**About this task:** Each entry below should be echoed exactly, with pictures omitted.

**Supplied data:**
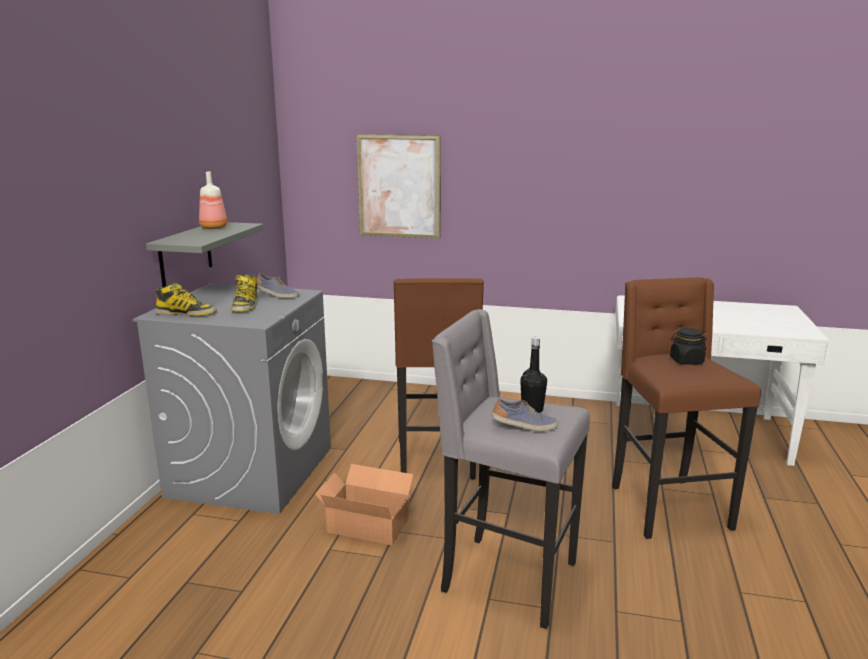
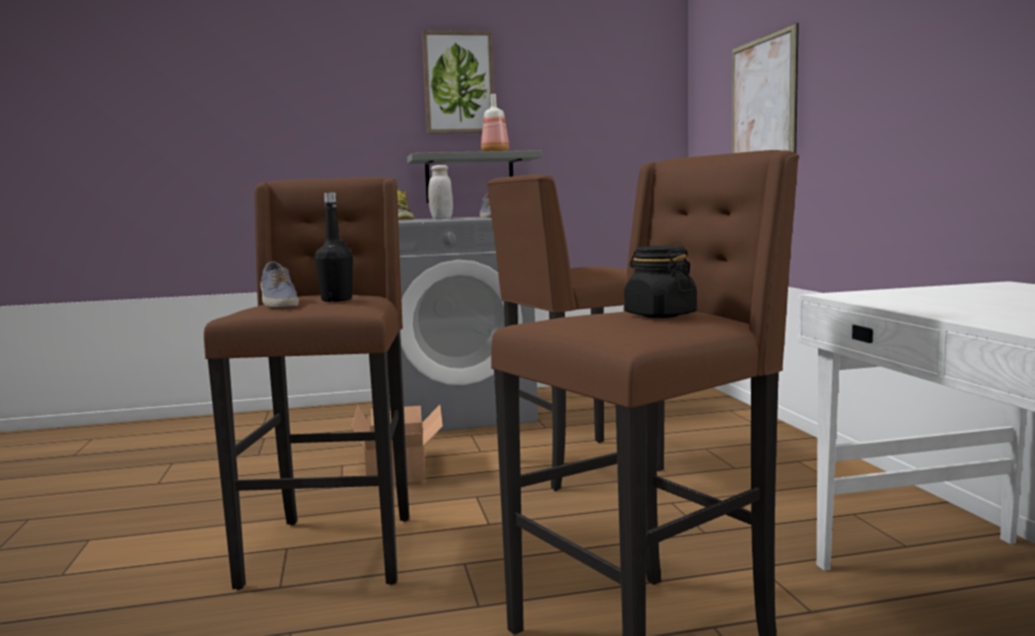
camera: 65 degrees right, 10 degrees down
boot [232,274,258,312] -> white jar [428,165,453,219]
grey stool [432,309,590,629] -> brown stool [204,177,409,590]
none -> picture [422,30,494,134]

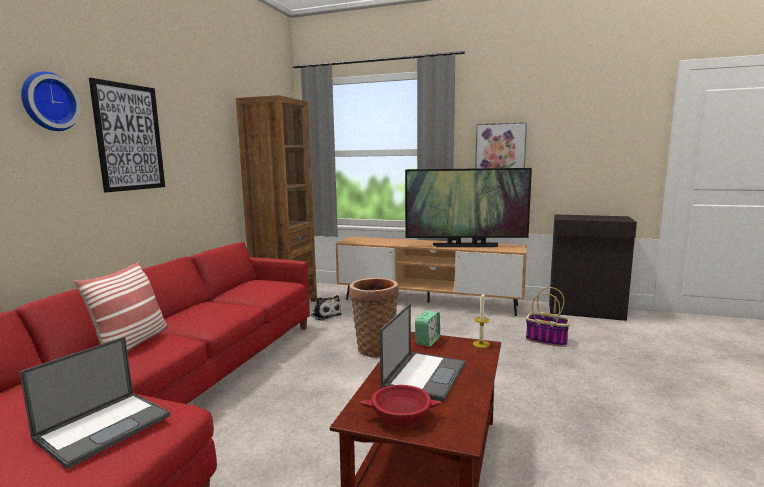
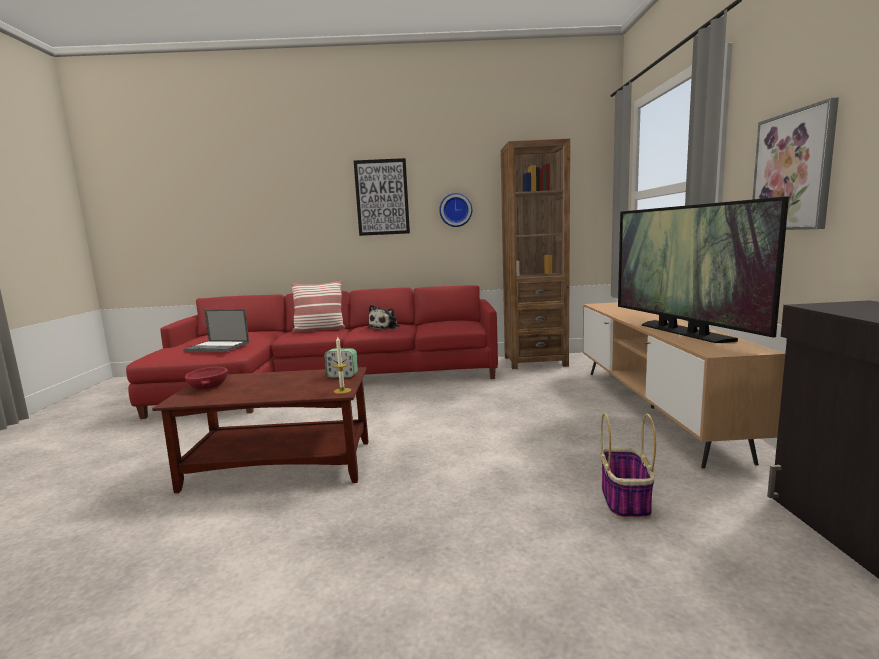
camera: 70 degrees right, 0 degrees up
wall clock [21,71,81,131] -> wall clock moved to [439,193,472,227]
plush toy [311,295,341,321] -> plush toy moved to [367,305,400,329]
basket [349,278,399,358] -> none
laptop [380,304,465,402] -> none

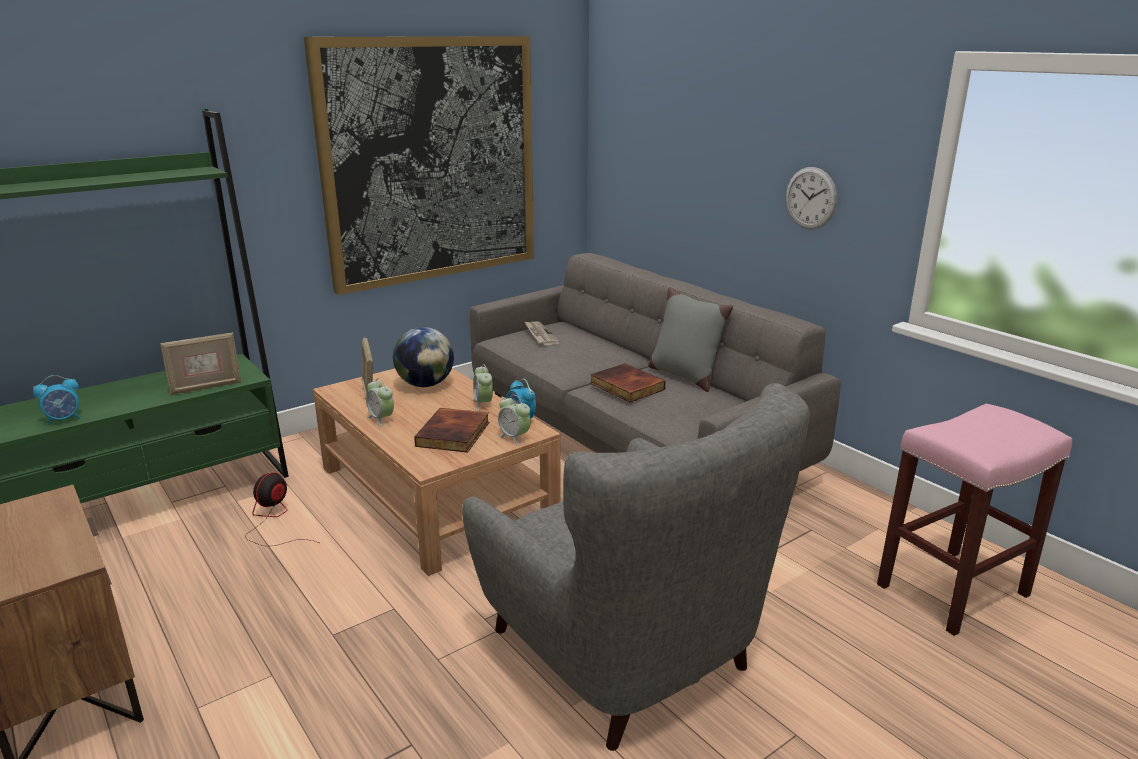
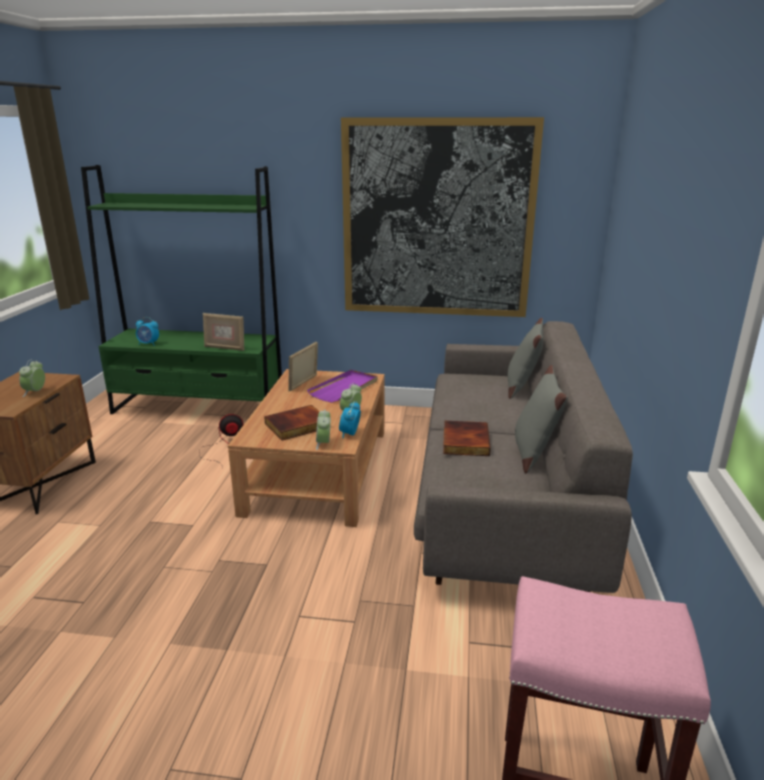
camera: 45 degrees right, 0 degrees up
alarm clock [366,378,394,427] -> alarm clock moved to [19,359,45,397]
globe [393,327,454,387] -> purple tray [307,370,377,403]
grey armchair [462,383,810,751] -> none
newspaper [524,321,560,345] -> none
wall clock [786,167,837,229] -> none
none -> grey pillow [508,318,543,399]

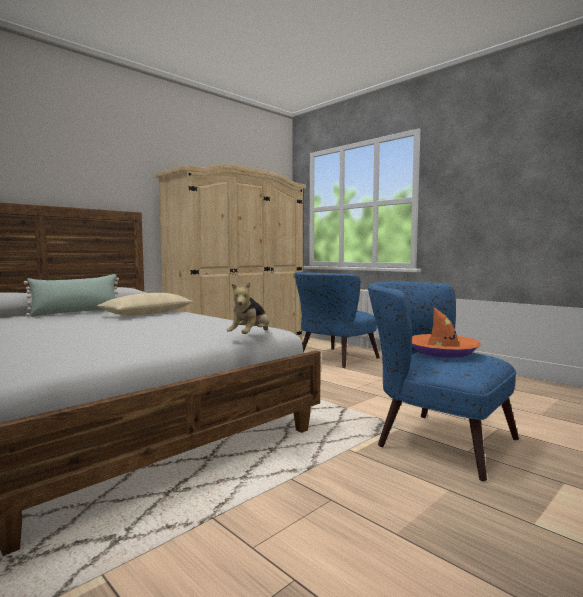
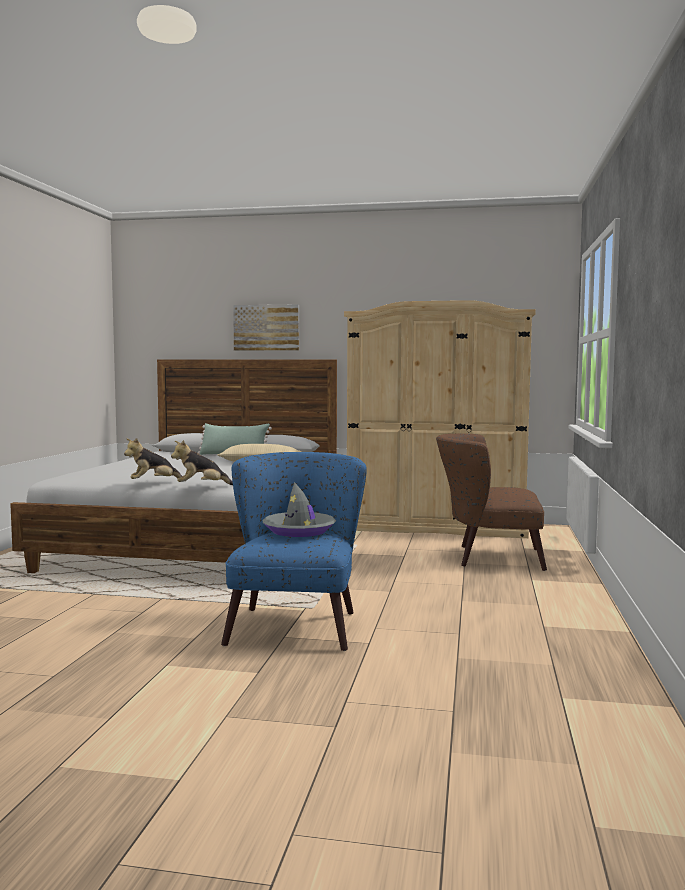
camera: 55 degrees right, 0 degrees up
blue armchair [295,272,380,368] -> brown armchair [436,433,547,571]
orange hat [412,307,481,358] -> grey hat [262,482,336,537]
none -> plush toy [124,438,182,479]
none -> picture [233,304,299,351]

**Response box:**
camera: 65 degrees right, 10 degrees down
boot [232,274,258,312] -> white jar [428,165,453,219]
grey stool [432,309,590,629] -> brown stool [204,177,409,590]
none -> picture [422,30,494,134]

camera: 70 degrees right, 0 degrees up
wall clock [21,71,81,131] -> wall clock moved to [439,193,472,227]
plush toy [311,295,341,321] -> plush toy moved to [367,305,400,329]
basket [349,278,399,358] -> none
laptop [380,304,465,402] -> none

camera: 45 degrees right, 0 degrees up
alarm clock [366,378,394,427] -> alarm clock moved to [19,359,45,397]
globe [393,327,454,387] -> purple tray [307,370,377,403]
grey armchair [462,383,810,751] -> none
newspaper [524,321,560,345] -> none
wall clock [786,167,837,229] -> none
none -> grey pillow [508,318,543,399]

camera: 55 degrees right, 0 degrees up
blue armchair [295,272,380,368] -> brown armchair [436,433,547,571]
orange hat [412,307,481,358] -> grey hat [262,482,336,537]
none -> plush toy [124,438,182,479]
none -> picture [233,304,299,351]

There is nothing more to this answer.